Msrp to msrp to a legacy mfg, they still do well without the dealer b.s.
Biggest issue I run into right now in negotiating a car like an RS E tron GT is the continued b.s. about how the car will sell (nah man…its been sitting there for 3 months, along with your other 4 on the lot…).
You don’t get that sales pitch and get a competitive lease price with a Lucid, and only after haggling/negotiating with a traditional dealer would you get a comparable price.
May not apply though for cars like Nissan Aria etc etc where dealers do get and accept that they arent selling.
Who cares? You can be direct in your offer and polite. If they don’t agree, just move on.
The games only go as far as you entertain them.

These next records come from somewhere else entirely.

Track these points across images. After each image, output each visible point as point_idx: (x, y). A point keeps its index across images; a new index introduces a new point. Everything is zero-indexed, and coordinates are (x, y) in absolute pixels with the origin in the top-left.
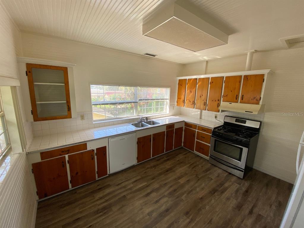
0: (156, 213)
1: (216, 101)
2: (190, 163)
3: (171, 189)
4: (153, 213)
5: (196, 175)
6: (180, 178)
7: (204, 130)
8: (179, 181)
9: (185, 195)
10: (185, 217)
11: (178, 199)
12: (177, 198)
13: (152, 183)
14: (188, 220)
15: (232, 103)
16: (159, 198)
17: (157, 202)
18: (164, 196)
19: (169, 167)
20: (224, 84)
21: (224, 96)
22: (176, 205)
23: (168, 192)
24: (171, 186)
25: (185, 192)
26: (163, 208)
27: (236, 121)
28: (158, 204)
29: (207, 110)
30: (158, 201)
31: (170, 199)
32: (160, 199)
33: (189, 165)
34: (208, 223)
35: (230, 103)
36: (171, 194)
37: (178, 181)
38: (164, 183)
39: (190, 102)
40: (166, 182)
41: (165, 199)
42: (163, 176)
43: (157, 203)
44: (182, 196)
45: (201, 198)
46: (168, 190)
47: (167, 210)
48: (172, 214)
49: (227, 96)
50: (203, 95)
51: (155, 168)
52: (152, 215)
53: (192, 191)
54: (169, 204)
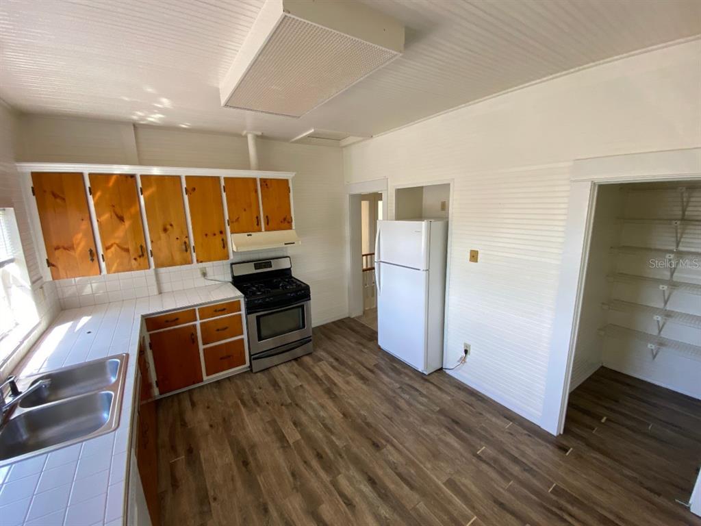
0: (380, 508)
1: (215, 235)
2: (238, 406)
3: (315, 463)
4: (380, 516)
5: (282, 405)
6: (282, 438)
7: (219, 311)
8: (291, 442)
9: (334, 438)
10: (384, 450)
11: (343, 455)
12: (340, 455)
13: (281, 515)
14: (389, 447)
15: (253, 234)
16: (338, 497)
17: (349, 503)
18: (335, 483)
19: (229, 457)
20: (224, 195)
21: (232, 222)
22: (357, 462)
23: (322, 474)
24: (305, 462)
25: (327, 437)
26: (366, 488)
27: (257, 267)
28: (357, 500)
29: (197, 261)
30: (349, 500)
31: (343, 470)
32: (342, 495)
33: (242, 408)
34: (391, 421)
35: (248, 235)
36: (328, 467)
37: (291, 444)
38: (291, 479)
39: (127, 250)
40: (289, 474)
41: (342, 481)
42: (260, 479)
43: (354, 503)
44: (337, 446)
45: (344, 415)
46: (316, 473)
47: (372, 481)
48: (380, 473)
49: (237, 220)
50: (171, 225)
51: (215, 499)
52: (385, 517)
53: (325, 426)
54: (357, 477)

Definitely not me, dont entertain them by any means, just wish the process was easier, especially considering when you are trying to pick up a car thats been sitting for months and inventory couldn’t even be moved after like $32.5k in lease credits. Just find it ironic
I’ve always had the absolute best luck doing the following:
- Find the exact car you want on a dealer’s lot.
- Find a similar/same car on a neighboring dealer’s lot (so they’re competitors). The most important part here is that the cars have the same or very similar MSRPs.

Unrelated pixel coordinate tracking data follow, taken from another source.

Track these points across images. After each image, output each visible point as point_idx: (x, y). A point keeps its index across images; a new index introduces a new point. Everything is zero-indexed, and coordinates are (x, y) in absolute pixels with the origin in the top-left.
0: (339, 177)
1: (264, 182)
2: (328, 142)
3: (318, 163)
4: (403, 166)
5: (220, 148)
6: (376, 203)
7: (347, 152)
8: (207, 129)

- Make sure you know exactly what rebates, etc. you qualify for and exactly what price per month you want to pay all in.
- Email dealer 1. Let them know the exact car you’re looking for and the exact price you want all-in right up front. Let them know you’re looking at the same car at dealer 2, and while you know the price you’re asking for is aggressive, you are ready to sign that day if they agree to your price.
- If dealer 1 says no, try dealer 2.
I’ve had to go to dealer 3 before by pushing out my geographic search area, but that strategy has worked well for me in the past. At the end of the day, your goal is to be easy, laid back, and ready to buy same day.
GL
You need to have done your homework before contacting the dealer and know what you want, including adding the Stock and VIN# so there are no misunderstandings. I asked on the Edmunds forums what was the Residual Value, Money Factor, and Incentives for the type of car and trip I wanted. I found that information to be very accurate by the way. Then I would present my offer to the dealers in the same way it would be presented to you on the lease agreement (as seen on example attached). You need to understand how the math is done to have the upper hand. The back and forth mind games is greatly reduced when you present the numbers in a clear and logical fashion… less wasting time. But yes, it all starts with the agreed sales price under MSRP.

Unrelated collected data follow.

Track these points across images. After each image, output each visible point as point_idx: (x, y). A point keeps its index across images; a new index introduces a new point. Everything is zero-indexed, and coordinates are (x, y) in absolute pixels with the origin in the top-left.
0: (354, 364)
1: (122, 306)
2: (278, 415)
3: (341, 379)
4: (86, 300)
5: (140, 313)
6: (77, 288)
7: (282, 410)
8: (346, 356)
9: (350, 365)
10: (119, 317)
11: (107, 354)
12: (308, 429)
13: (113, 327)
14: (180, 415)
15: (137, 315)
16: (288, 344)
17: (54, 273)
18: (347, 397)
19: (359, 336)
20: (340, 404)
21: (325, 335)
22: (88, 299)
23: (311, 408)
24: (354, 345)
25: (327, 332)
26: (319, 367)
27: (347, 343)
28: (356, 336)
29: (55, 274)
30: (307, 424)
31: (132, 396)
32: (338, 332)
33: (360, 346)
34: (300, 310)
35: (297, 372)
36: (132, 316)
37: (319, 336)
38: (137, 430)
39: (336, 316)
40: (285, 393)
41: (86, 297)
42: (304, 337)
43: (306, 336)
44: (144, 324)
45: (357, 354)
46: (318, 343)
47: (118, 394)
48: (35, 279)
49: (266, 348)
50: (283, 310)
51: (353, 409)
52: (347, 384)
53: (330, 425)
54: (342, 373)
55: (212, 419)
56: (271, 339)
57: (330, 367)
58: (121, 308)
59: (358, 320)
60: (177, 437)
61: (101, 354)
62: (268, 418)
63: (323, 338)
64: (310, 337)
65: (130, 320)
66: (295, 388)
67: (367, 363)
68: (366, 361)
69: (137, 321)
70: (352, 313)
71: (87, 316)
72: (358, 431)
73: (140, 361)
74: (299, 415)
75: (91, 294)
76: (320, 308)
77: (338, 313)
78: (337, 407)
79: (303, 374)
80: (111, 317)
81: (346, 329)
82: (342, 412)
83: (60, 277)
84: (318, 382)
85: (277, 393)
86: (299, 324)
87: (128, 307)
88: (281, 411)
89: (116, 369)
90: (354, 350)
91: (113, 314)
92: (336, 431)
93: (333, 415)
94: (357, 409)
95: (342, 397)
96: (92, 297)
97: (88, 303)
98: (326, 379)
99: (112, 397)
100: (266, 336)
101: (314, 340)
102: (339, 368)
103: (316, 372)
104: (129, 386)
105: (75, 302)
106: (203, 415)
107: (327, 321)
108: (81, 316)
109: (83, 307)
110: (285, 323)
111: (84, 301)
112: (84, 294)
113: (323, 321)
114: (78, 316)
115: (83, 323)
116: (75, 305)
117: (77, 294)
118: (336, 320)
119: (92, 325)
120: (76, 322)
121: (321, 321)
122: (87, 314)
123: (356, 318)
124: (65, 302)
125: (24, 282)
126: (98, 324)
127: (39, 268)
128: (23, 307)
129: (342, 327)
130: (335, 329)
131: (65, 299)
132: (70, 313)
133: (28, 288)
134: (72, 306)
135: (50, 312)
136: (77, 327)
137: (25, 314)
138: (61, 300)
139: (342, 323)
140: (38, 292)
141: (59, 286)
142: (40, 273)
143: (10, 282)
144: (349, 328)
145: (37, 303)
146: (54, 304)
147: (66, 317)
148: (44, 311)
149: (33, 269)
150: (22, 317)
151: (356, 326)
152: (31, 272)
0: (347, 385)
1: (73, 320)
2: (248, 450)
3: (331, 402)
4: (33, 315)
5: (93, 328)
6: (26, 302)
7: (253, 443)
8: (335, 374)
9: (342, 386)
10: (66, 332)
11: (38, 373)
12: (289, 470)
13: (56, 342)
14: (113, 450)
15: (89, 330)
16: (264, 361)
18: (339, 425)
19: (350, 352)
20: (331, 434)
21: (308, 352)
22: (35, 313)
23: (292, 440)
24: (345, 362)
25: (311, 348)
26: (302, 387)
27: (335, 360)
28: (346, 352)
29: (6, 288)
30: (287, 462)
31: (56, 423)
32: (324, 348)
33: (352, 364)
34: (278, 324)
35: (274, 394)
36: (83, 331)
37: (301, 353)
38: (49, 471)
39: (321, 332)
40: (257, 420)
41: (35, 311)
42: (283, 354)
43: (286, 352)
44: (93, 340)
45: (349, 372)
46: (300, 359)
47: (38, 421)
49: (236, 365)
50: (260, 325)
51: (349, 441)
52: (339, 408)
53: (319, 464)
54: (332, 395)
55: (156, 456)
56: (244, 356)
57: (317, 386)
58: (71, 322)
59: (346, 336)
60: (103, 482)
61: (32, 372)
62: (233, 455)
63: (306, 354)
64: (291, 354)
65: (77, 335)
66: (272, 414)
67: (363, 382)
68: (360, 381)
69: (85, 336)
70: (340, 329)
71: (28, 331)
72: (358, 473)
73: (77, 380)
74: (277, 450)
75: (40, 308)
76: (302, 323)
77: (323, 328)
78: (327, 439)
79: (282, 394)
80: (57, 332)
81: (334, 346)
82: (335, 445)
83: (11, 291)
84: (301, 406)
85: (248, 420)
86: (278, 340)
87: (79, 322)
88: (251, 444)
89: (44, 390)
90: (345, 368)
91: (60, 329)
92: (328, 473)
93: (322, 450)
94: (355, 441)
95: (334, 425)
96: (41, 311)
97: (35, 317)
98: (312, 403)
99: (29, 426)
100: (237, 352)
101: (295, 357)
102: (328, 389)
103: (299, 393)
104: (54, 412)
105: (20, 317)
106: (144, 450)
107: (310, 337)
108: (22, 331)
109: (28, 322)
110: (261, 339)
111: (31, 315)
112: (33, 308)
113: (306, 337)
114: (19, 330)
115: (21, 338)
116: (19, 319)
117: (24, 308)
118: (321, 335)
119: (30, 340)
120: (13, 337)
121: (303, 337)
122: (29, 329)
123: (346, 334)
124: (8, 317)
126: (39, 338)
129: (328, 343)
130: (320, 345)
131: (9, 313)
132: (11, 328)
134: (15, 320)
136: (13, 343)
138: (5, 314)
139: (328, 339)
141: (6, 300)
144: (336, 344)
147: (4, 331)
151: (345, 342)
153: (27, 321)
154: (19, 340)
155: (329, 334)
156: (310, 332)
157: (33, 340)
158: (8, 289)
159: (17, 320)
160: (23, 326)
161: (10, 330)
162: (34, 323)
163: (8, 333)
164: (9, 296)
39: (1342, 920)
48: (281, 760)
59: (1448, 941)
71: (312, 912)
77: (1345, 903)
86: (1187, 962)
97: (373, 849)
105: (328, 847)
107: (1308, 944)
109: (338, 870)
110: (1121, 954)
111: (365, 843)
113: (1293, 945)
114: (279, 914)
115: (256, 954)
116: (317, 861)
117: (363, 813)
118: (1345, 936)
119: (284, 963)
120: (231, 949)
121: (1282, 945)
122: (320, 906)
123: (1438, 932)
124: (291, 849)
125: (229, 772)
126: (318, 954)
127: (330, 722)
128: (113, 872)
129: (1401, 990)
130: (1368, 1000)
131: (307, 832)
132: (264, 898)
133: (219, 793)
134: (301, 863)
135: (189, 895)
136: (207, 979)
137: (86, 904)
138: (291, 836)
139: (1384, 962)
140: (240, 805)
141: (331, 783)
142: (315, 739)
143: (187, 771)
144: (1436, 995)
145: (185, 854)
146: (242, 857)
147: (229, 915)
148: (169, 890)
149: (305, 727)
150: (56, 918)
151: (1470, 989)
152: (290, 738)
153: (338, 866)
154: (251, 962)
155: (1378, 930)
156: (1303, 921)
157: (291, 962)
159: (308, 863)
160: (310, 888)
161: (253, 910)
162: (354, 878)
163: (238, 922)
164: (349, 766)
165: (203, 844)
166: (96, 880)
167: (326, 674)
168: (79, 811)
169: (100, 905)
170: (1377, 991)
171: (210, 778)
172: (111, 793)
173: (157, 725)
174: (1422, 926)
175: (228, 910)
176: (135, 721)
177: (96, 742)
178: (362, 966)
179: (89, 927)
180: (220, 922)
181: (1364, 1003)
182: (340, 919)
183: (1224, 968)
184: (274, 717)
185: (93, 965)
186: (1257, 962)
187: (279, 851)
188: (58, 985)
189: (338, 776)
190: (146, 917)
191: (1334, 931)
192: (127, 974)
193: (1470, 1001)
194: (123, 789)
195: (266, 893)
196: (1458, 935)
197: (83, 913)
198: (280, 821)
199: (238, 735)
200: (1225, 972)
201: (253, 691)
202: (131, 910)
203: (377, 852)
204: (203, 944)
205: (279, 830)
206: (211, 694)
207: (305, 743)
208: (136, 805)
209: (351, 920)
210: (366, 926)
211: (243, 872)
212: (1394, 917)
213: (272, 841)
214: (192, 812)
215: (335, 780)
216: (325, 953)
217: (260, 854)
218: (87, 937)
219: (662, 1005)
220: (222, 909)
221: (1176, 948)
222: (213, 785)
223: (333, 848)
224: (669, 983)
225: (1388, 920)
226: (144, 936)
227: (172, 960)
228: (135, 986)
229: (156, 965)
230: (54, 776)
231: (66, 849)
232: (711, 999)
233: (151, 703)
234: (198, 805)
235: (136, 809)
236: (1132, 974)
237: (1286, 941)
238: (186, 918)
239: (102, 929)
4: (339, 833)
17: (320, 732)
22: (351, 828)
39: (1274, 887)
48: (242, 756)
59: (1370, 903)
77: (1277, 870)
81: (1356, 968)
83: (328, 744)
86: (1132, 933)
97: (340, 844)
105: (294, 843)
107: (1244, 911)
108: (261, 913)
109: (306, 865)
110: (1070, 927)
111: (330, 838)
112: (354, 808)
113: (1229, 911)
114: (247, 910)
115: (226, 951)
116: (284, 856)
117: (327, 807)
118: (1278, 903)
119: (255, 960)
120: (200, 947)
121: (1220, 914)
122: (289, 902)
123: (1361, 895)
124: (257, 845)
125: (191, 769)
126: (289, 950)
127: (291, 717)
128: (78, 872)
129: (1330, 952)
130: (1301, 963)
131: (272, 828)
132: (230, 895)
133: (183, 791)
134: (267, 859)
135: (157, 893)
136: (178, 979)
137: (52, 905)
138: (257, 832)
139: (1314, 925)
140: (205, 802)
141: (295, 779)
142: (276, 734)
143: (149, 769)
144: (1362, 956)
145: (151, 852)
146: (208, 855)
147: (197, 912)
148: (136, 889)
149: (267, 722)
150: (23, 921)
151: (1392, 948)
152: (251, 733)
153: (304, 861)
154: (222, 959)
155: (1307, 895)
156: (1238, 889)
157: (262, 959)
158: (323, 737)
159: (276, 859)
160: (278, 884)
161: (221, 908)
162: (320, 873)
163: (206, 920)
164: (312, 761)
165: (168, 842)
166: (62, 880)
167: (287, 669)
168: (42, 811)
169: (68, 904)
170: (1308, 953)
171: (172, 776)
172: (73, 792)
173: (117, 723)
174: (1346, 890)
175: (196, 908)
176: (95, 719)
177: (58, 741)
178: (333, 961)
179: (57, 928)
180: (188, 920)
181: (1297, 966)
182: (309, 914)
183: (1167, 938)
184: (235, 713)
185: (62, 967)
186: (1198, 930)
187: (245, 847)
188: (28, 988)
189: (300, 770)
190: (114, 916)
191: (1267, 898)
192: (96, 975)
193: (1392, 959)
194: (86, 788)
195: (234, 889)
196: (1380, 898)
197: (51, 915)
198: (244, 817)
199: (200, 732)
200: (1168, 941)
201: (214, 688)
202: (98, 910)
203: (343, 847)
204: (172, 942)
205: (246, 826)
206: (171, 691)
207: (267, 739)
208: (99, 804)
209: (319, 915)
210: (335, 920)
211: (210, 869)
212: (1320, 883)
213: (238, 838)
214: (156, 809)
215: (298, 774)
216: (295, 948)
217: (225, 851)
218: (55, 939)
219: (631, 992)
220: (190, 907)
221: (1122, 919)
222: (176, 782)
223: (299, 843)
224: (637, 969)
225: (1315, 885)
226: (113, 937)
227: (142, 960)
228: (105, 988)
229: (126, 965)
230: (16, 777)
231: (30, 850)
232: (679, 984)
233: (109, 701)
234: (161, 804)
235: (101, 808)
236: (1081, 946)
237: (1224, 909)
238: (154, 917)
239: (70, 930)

Solterra Touring 2024.pdf (214.3 KB)
@delta737h - this user is giving your lease proposal a run for its money. Unlike your sheet he has a field for the buy rate money factor… ooooooo
Man I could have swore your older sheet didn’t have the MF spelled out.
Nope. I always strive to be very thorough. Many of these idiot dealers will ask if I’m planning on making a cap reduction or how I plan to handle upfront fees. I tell them to READ my lease proposal. Everything they need to know is in the proposal. All they have to do is transfer my numbers to the lease contract (lol).
I agree laying out all your cards on the table is best. Tell them you’re ready to do business TODAY, and lay it all out.
I get what you mean, but the discounts on those don’t necessarily make them a good value, they just make them cheaper.